Report back every line of the entries that contains "front", exactly as written.

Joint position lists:
************

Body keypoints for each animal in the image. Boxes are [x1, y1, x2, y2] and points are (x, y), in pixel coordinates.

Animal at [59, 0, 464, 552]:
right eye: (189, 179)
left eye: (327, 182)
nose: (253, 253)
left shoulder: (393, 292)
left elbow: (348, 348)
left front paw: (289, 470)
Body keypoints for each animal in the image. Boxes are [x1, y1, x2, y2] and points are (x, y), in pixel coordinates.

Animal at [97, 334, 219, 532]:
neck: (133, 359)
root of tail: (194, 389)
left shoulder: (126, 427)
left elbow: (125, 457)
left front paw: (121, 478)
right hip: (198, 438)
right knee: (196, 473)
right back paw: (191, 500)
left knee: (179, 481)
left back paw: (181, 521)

************

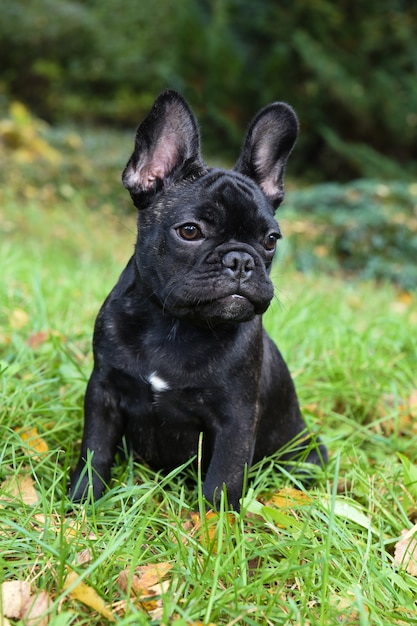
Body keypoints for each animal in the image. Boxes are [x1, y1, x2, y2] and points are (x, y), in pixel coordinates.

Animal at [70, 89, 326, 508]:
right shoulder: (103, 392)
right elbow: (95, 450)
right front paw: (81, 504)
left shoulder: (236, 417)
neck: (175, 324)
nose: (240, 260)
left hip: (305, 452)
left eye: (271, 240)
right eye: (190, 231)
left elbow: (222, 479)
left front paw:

************

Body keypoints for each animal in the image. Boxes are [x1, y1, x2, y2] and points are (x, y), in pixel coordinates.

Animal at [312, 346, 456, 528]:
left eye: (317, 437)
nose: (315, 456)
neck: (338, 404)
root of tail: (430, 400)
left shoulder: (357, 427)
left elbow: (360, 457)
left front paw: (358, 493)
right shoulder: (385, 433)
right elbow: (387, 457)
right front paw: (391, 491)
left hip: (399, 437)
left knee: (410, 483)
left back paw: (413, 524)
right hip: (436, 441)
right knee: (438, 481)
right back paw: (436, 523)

************

TASK OUTPUT:
left front paw: (289, 470)
left front paw: (121, 478)
right front paw: (81, 504)
left front paw:
left front paw: (358, 493)
right front paw: (391, 491)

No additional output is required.